The only milestone event that came close to a significant result was observed under the 50th-100th edit event. However, the significance is still on the fringe of being marginal and the sample sizes are relatively small. This may motivate a greater interest in investigating more targeted responses among more active early editors. It should finally be noted that the time to threshold was shorter for the control treatment not receiving any feedback.

First to second edit time distribution for Control treatment.
First to second edit time distribution for Historical treatment.
First to fifth edit time distribution for Control treatment.
First to fifth edit time distribution for Historical treatment.

Quality

While feedback may increase the volume of newcomer edits, it might do so at the cost of decreased quality. This is concerning since increasing the amount of edits that will need to be reverted is counter productive. Similarly increasing the amount of newcomers who eventually need to be blocked would increase the burden on en:WP:AIV.

To explore whether the changes in the volume of newcomer work were coming at the cost of decreased quality, we examined the work that newcomers performed in their first two weeks of editing. We identified two aspects of newcomers and the work that they perform: the proportion of newcomers who were eventually blocked from editing and the rate at which newcomers' contributions were rejected (reverted or deleted). We used these metrics to answer the following questions:

RQ4. Does feedback affect the rate at which newcomers are blocked?
RQ5. Does feedback affect the success rate of newcomers?

Block rate

To determine which newcomers were blocked, we processed the logging table of the enwiki database to look for block events for newcomers in the experimental conditions. We decided that a newcomer had been blocked if there was any event for them with log_type="block" AND log_action="block" between the beginning of the experimental period and midnight GMT Sept. 5th. Blocked newcomers plots the proportion of newcomers were blocked by experimental condition. As the plot suggests, the difference in proportions varies insignificantly (around 0.072) which suggests that the experimental treatment had no meaningful effect on the rate at which newcomers were blocked from editing.

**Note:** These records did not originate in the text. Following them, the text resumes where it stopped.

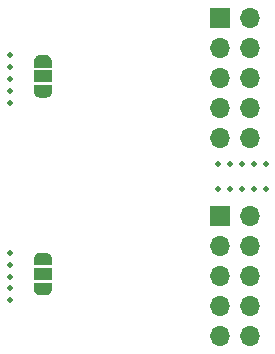
<source format=gbr>
%TF.GenerationSoftware,KiCad,Pcbnew,(5.1.9-0-10_14)*%
%TF.CreationDate,2021-03-23T19:07:49+01:00*%
%TF.ProjectId,itho_rv_sensor,6974686f-5f72-4765-9f73-656e736f722e,rev?*%
%TF.SameCoordinates,Original*%
%TF.FileFunction,Soldermask,Bot*%
%TF.FilePolarity,Negative*%
%FSLAX46Y46*%
G04 Gerber Fmt 4.6, Leading zero omitted, Abs format (unit mm)*
G04 Created by KiCad (PCBNEW (5.1.9-0-10_14)) date 2021-03-23 19:07:49*
%MOMM*%
%LPD*%
G01*
G04 APERTURE LIST*
%ADD10C,0.500000*%
%ADD11R,1.700000X1.700000*%
%ADD12O,1.700000X1.700000*%
%ADD13C,0.100000*%
%ADD14R,1.500000X1.000000*%
G04 APERTURE END LIST*
D10*
%TO.C,REF\u002A\u002A*%
X131906000Y-92692000D03*
X135906000Y-92692000D03*
X132906000Y-92692000D03*
X134906000Y-92692000D03*
X133906000Y-92692000D03*
X131906000Y-94792000D03*
X132906000Y-94792000D03*
X133906000Y-94792000D03*
X134906000Y-94792000D03*
X135906000Y-94792000D03*
%TD*%
D11*
%TO.C,J1*%
X132080000Y-97028000D03*
D12*
X134620000Y-97028000D03*
X132080000Y-99568000D03*
X134620000Y-99568000D03*
X132080000Y-102108000D03*
X134620000Y-102108000D03*
X132080000Y-104648000D03*
X134620000Y-104648000D03*
X132080000Y-107188000D03*
X134620000Y-107188000D03*
%TD*%
D13*
%TO.C,Address*%
G36*
X117801000Y-102731000D02*
G01*
X117801000Y-103281000D01*
X117800398Y-103281000D01*
X117800398Y-103305534D01*
X117795588Y-103354365D01*
X117786016Y-103402490D01*
X117771772Y-103449445D01*
X117752995Y-103494778D01*
X117729864Y-103538051D01*
X117702604Y-103578850D01*
X117671476Y-103616779D01*
X117636779Y-103651476D01*
X117598850Y-103682604D01*
X117558051Y-103709864D01*
X117514778Y-103732995D01*
X117469445Y-103751772D01*
X117422490Y-103766016D01*
X117374365Y-103775588D01*
X117325534Y-103780398D01*
X117301000Y-103780398D01*
X117301000Y-103781000D01*
X116801000Y-103781000D01*
X116801000Y-103780398D01*
X116776466Y-103780398D01*
X116727635Y-103775588D01*
X116679510Y-103766016D01*
X116632555Y-103751772D01*
X116587222Y-103732995D01*
X116543949Y-103709864D01*
X116503150Y-103682604D01*
X116465221Y-103651476D01*
X116430524Y-103616779D01*
X116399396Y-103578850D01*
X116372136Y-103538051D01*
X116349005Y-103494778D01*
X116330228Y-103449445D01*
X116315984Y-103402490D01*
X116306412Y-103354365D01*
X116301602Y-103305534D01*
X116301602Y-103281000D01*
X116301000Y-103281000D01*
X116301000Y-102731000D01*
X117801000Y-102731000D01*
G37*
G36*
X116301602Y-100681000D02*
G01*
X116301602Y-100656466D01*
X116306412Y-100607635D01*
X116315984Y-100559510D01*
X116330228Y-100512555D01*
X116349005Y-100467222D01*
X116372136Y-100423949D01*
X116399396Y-100383150D01*
X116430524Y-100345221D01*
X116465221Y-100310524D01*
X116503150Y-100279396D01*
X116543949Y-100252136D01*
X116587222Y-100229005D01*
X116632555Y-100210228D01*
X116679510Y-100195984D01*
X116727635Y-100186412D01*
X116776466Y-100181602D01*
X116801000Y-100181602D01*
X116801000Y-100181000D01*
X117301000Y-100181000D01*
X117301000Y-100181602D01*
X117325534Y-100181602D01*
X117374365Y-100186412D01*
X117422490Y-100195984D01*
X117469445Y-100210228D01*
X117514778Y-100229005D01*
X117558051Y-100252136D01*
X117598850Y-100279396D01*
X117636779Y-100310524D01*
X117671476Y-100345221D01*
X117702604Y-100383150D01*
X117729864Y-100423949D01*
X117752995Y-100467222D01*
X117771772Y-100512555D01*
X117786016Y-100559510D01*
X117795588Y-100607635D01*
X117800398Y-100656466D01*
X117800398Y-100681000D01*
X117801000Y-100681000D01*
X117801000Y-101231000D01*
X116301000Y-101231000D01*
X116301000Y-100681000D01*
X116301602Y-100681000D01*
G37*
D14*
X117051000Y-101981000D03*
%TD*%
D10*
%TO.C,REF\u002A\u002A*%
X114223000Y-102195000D03*
X114223000Y-103195000D03*
X114223000Y-101195000D03*
X114223000Y-104195000D03*
X114223000Y-100195000D03*
%TD*%
%TO.C,REF\u002A\u002A*%
X114223000Y-83465000D03*
X114223000Y-87465000D03*
X114223000Y-84465000D03*
X114223000Y-86465000D03*
X114223000Y-85465000D03*
%TD*%
D14*
%TO.C,Address*%
X117051000Y-85251000D03*
D13*
G36*
X116301602Y-83951000D02*
G01*
X116301602Y-83926466D01*
X116306412Y-83877635D01*
X116315984Y-83829510D01*
X116330228Y-83782555D01*
X116349005Y-83737222D01*
X116372136Y-83693949D01*
X116399396Y-83653150D01*
X116430524Y-83615221D01*
X116465221Y-83580524D01*
X116503150Y-83549396D01*
X116543949Y-83522136D01*
X116587222Y-83499005D01*
X116632555Y-83480228D01*
X116679510Y-83465984D01*
X116727635Y-83456412D01*
X116776466Y-83451602D01*
X116801000Y-83451602D01*
X116801000Y-83451000D01*
X117301000Y-83451000D01*
X117301000Y-83451602D01*
X117325534Y-83451602D01*
X117374365Y-83456412D01*
X117422490Y-83465984D01*
X117469445Y-83480228D01*
X117514778Y-83499005D01*
X117558051Y-83522136D01*
X117598850Y-83549396D01*
X117636779Y-83580524D01*
X117671476Y-83615221D01*
X117702604Y-83653150D01*
X117729864Y-83693949D01*
X117752995Y-83737222D01*
X117771772Y-83782555D01*
X117786016Y-83829510D01*
X117795588Y-83877635D01*
X117800398Y-83926466D01*
X117800398Y-83951000D01*
X117801000Y-83951000D01*
X117801000Y-84501000D01*
X116301000Y-84501000D01*
X116301000Y-83951000D01*
X116301602Y-83951000D01*
G37*
G36*
X117801000Y-86001000D02*
G01*
X117801000Y-86551000D01*
X117800398Y-86551000D01*
X117800398Y-86575534D01*
X117795588Y-86624365D01*
X117786016Y-86672490D01*
X117771772Y-86719445D01*
X117752995Y-86764778D01*
X117729864Y-86808051D01*
X117702604Y-86848850D01*
X117671476Y-86886779D01*
X117636779Y-86921476D01*
X117598850Y-86952604D01*
X117558051Y-86979864D01*
X117514778Y-87002995D01*
X117469445Y-87021772D01*
X117422490Y-87036016D01*
X117374365Y-87045588D01*
X117325534Y-87050398D01*
X117301000Y-87050398D01*
X117301000Y-87051000D01*
X116801000Y-87051000D01*
X116801000Y-87050398D01*
X116776466Y-87050398D01*
X116727635Y-87045588D01*
X116679510Y-87036016D01*
X116632555Y-87021772D01*
X116587222Y-87002995D01*
X116543949Y-86979864D01*
X116503150Y-86952604D01*
X116465221Y-86921476D01*
X116430524Y-86886779D01*
X116399396Y-86848850D01*
X116372136Y-86808051D01*
X116349005Y-86764778D01*
X116330228Y-86719445D01*
X116315984Y-86672490D01*
X116306412Y-86624365D01*
X116301602Y-86575534D01*
X116301602Y-86551000D01*
X116301000Y-86551000D01*
X116301000Y-86001000D01*
X117801000Y-86001000D01*
G37*
%TD*%
D12*
%TO.C,J1*%
X134620000Y-90458000D03*
X132080000Y-90458000D03*
X134620000Y-87918000D03*
X132080000Y-87918000D03*
X134620000Y-85378000D03*
X132080000Y-85378000D03*
X134620000Y-82838000D03*
X132080000Y-82838000D03*
X134620000Y-80298000D03*
D11*
X132080000Y-80298000D03*
%TD*%
M02*

</source>
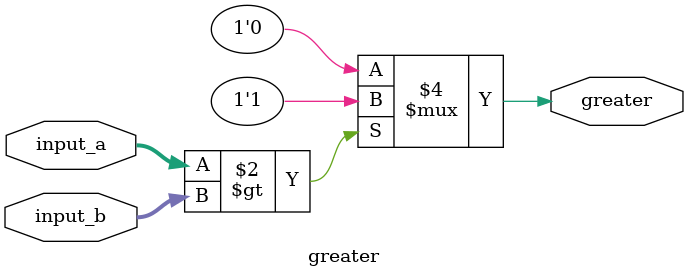
<source format=v>
module greater #(
    parameter WORDSIZE = 64            /* define o tamanho da palavra */
) (
    input wire [WORDSIZE-1:0] input_a,  
    input wire [WORDSIZE-1:0] input_b,
    output reg greater                  /*  */
); 

    always@(*) begin
        if(input_a > input_b)
            greater <= 1'b1;   /* greater = 1 se a > b */
        else 
            greater <= 1'b0;   /* greater = 0 se a <= b */
    end
endmodule
</source>
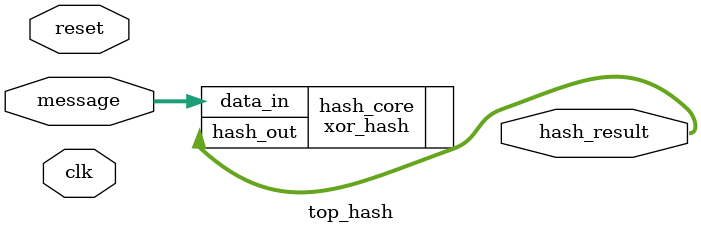
<source format=v>
module top_hash (
    input  wire clk,
    input  wire reset,
    input  wire [127:0] message,
    output wire [31:0] hash_result
);

    xor_hash hash_core (
        .data_in(message),
        .hash_out(hash_result)
    );

endmodule

</source>
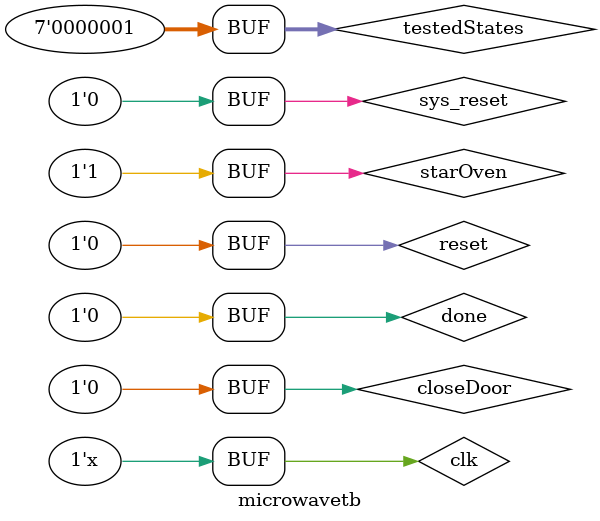
<source format=sv>

`timescale 1ns/1ns

module microwavetb;
	logic clk, sys_reset;
	logic reset, closeDoor, starOven, done;

	logic [3:0] states;
	logic [6:0] testedStates;

	initial begin
		$monitor("States= %b", states);
		testedStates = 7'b0000001;
		clk = 0;
		sys_reset = 0;
		reset = 0;
		closeDoor = 0;
		starOven = 0;
		done = 0;
	end

	always begin
#3		clk = ~clk;
	end
/*
	always@(states) begin
		case(states)
			4'b0000:
				if (testedStates == 7'b 0000001) begin
					$display("Asserting sys_reset on state: %b", states);
					testedStates = (testedStates << 1);
					sys_reset = 1;
				end

			4'b1001:
				if (testedStates == 7'b 0000010) begin
					$display("Asserting sys_reset on state: %b", states);
					testedStates = (testedStates << 1);
					sys_reset = 1;
				end
			4'b1101:
				if (testedStates == 7'b 0000100) begin
					$display("Asserting sys_reset on state: %b", states);
					testedStates = (testedStates << 1);
					sys_reset = 1;
				end
			4'b0100:
				if (testedStates == 7'b 0001000) begin
					$display("Asserting sys_reset on state: %b", states);
					testedStates = (testedStates << 1);
					sys_reset = 1;
				end
			4'b1100:
				if (testedStates == 7'b 0010000) begin
					$display("Asserting sys_reset on state: %b", states);
					testedStates = (testedStates << 1);
					sys_reset = 1;
				end
			4'b1110:
				if (testedStates == 7'b 0100000) begin
					$display("Asserting sys_reset on state: %b", states);
					testedStates = (testedStates << 1);
					sys_reset = 1;
				end
			4'b0110:
				if (testedStates == 7'b 1000000) begin
					$display("Asserting sys_reset on state: %b", states);
					testedStates = (testedStates << 1);
					sys_reset = 1;
				end
		endcase
	end
*/
	initial begin
		/*//for(int i = 0; i <7; i = i +1) begin
			//AX(0000)
			//Check each state can go back to init
	#15		starOven = 1;
	#15		closeDoor = 1;
	#15		reset = 1;
	#15		reset = 0;
			closeDoor = 0;
			starOven = 0;
	
	#10		$display("Test case: %d\n", i);
		//end*/

		/*//EX(0100)
			#15		starOven = 1;
	#15		closeDoor = 1;
	#15		reset = 1;
	#15		reset = 0;
			closeDoor = 0;
			starOven = 0; */

		//EG(No Heat)
		/*for(int i= 0; i<4; i = i+1) begin 
			#15 starOven = 1;
			#15 closeDoor = 1;
			#15 starOven = 0;
			#15 reset = 1;
			#15 reset = 0;
			#15 closeDoor = 0;
			$display("Test: %d",i);
		end*/

		/*
		//EX(done -> (heat = off))
		for(int i= 0; i<4; i= i+1) begin
			#7 closeDoor = 1;
			#7 starOven = 1;
			#7 starOven = 0;
			#7 done = 1;
			#15 sys_reset = 1;
			#15 sys_reset = 0;
			#10 $display("Test(Done): %d",i);
		end */

		//EX(error -> (started = true))
		for(int i= 0; i<4; i = i +1) begin
			#7 starOven = 1;
			#7 closeDoor = 1;
			#7 closeDoor = 0;
			#7 sys_reset = 1;
			#7 sys_reset = 0;
		end
	end

// Connect to the Device Under Test
	microwave dut(
		.clk(clk),
		.sys_reset(sys_reset),
		.reset(reset),
		.closeDoor(closeDoor),
		.starOven(starOven),
		.done(done), 
		.States(states)
	);


endmodule

</source>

To make sure that this result wasn't due to blocks of editors who hadn't earned them through a series of bad-faith edits, we examined the relationship between the number of edits these newcomers saved and the proportion of them that were blocked. Blocked newcomers by revisions shows a steady increase in the proportion of newcomers that were blocked between 1 and 4 revisions. This seems likely due to the 4 levels of warnings that are used on the English Wikipedia.

Template:Hidden

The observed block rates for the two groups were extremely small: control = .099% and historical = .084%. Although, the block rate for the historical group was smaller the result was not significant.

Success rate

We examined the en:SHA1 checksum associated with the content of revisions to determine which revisions were reverted (see Research:Revert detection) by other editors. By comparing the number of revisions saved with the number of revisions reverted, we can build a proportion of reverted revisions (see Research:Metrics/revert_rate) and the success rate (the proportion of revisions saved by an editor that were not reverted). We use the success rate of an editor as a proxy for the quality of their work and a direct measure of the additional work their activities necessitate from Wikipedians.

To look for evidence of a causal relationship between PEF and the quality of newcomer work, we calculated the mean success rate for newcomer for each experimental condition.

Template:Hidden

The revert rate for the control was actually lower, however the result is not significant.